Text segment ::
== Segment start ==

# Replaced Zone controller, no M2 terminal for dampers?



## HVACTECH96 (Oct 16, 2012)

The durodyne dampers wont work with the Honeywell board.Did the same type of change out for a friend of mine and had to replace dampers also.You can use a two wire spring open power closed damper or power open and power close three wiredamper.


----------



## Houston204 (Oct 18, 2009)

You will need to configure the Honeywell Zone control for 2 wire operation and then connect the old Terminal M2 wire to R.

This diagram should help...


----------



## eelpout (Jul 9, 2013)

Well, something popped the transformer after a few hours (before I saw any of these replies). :huh: At the time it went, the VisionPro 8000's 35% auto circulate was running I think.

I had the damper M1 connected to M1 & M4 connected to M4 (open), the old M2 wasn't connected to anything. The transformer dying may be unrelated. It was a Duron Dyne 24v 40 VAC transformer, same rating as Honeywell supplies so not sure what happened there. I did read elsewhere that hooking up the Duro Dyne's wrong can fry transformers.

Hmm, so we think their damper's should be able to work with the HZ322? So M1 stays where it is, put the old M2 directly on the transformer and M4 to M4 (Open) on the zone panel? OK, I'll try that when I get a new transformer in.

Thanks!


----------



## Houston204 (Oct 18, 2009)

I ran into this on a construction job a few months ago on a "beeper" call.
I didn't think that the durodyne would work with a Honeywell 3 zone control at the time either, and I had no literature for the dampers.

My shop located this literature and had a tech successfully connect this setup the following day.


----------



## eelpout (Jul 9, 2013)

Well, replaced the transformer with Honeywell's own and it looks like what made the smell last week was the HZ322 itself. There is a burning circuit smell coming from it when it's connected to power and no indicators come on. Rats. 

Anyone run across this before? Was working great for several hours last week and then it suddenly died like this. Could be some oddness with the dampers since they weren't wired 100% correctly (though I will say, the main R wasn't even connected).

== Segment end ==

Provided data ::

== Segment start ==

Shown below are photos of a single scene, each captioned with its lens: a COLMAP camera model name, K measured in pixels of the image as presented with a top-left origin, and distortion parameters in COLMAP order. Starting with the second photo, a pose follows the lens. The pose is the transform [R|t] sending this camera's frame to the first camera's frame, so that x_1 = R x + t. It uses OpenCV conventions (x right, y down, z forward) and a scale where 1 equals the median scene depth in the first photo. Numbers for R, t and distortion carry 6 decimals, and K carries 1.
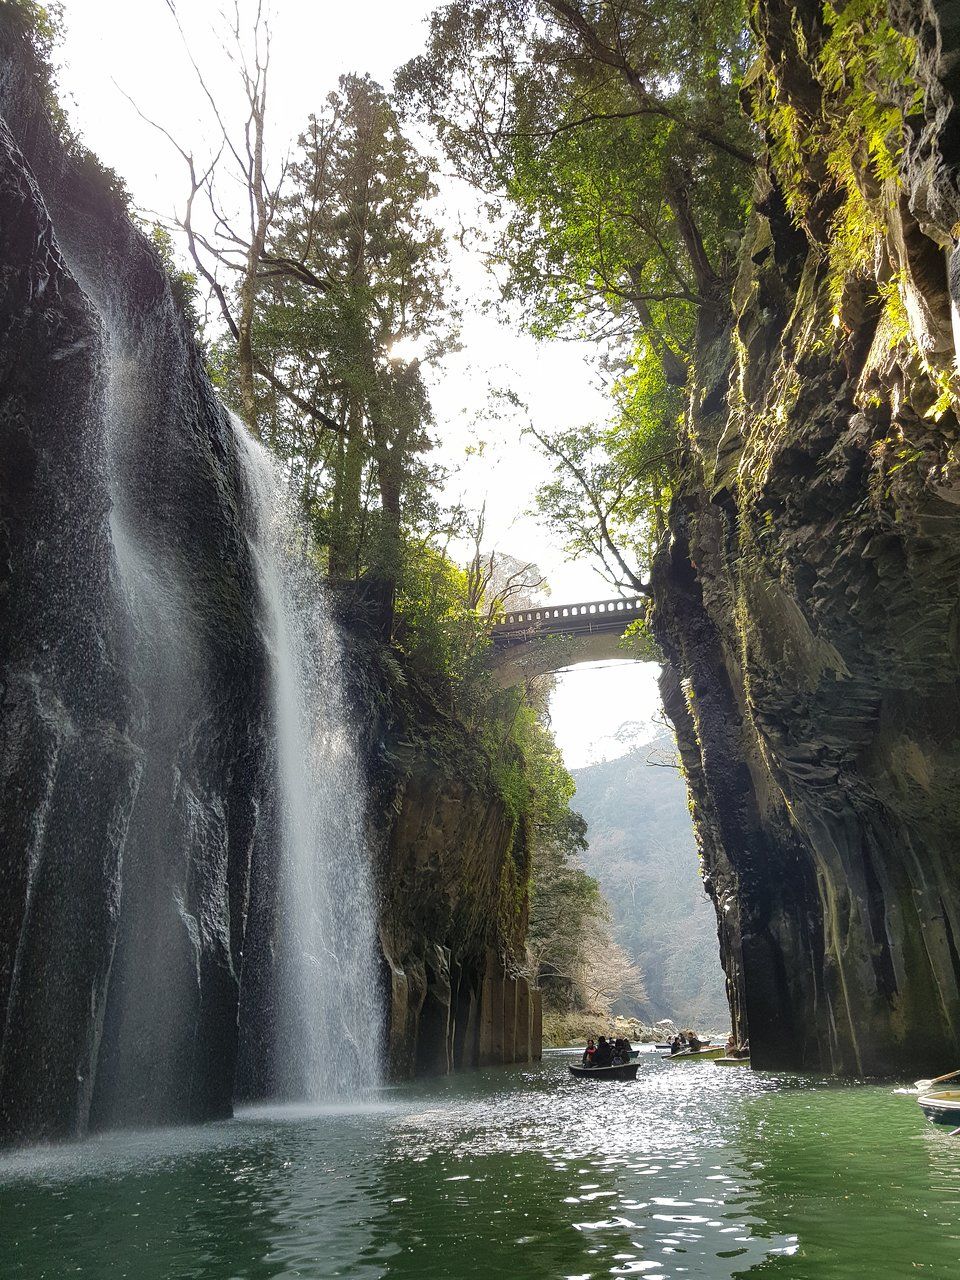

== Segment end ==

Work instruction A ::
In the forum thread about the replaced zone controller, why does Houston204 believe the Duro Dyne dampers can work with the Honeywell zone control?
Work instruction B ::
Return the passage of the zone controller thread from "My shop located" to "wasn't even connected).", copied word for word.

Your response A ::
Houston204 had the same setup on a construction job a few months earlier. At first they doubted the dampers would work with a Honeywell 3 zone control. Then their shop found literature for the dampers, and a tech connected the setup successfully the next day.

Your response B ::
My shop located this literature and had a tech successfully connect this setup the following day.


----------



## eelpout (Jul 9, 2013)

Well, replaced the transformer with Honeywell's own and it looks like what made the smell last week was the HZ322 itself. There is a burning circuit smell coming from it when it's connected to power and no indicators come on. Rats. 

Anyone run across this before? Was working great for several hours last week and then it suddenly died like this. Could be some oddness with the dampers since they weren't wired 100% correctly (though I will say, the main R wasn't even connected).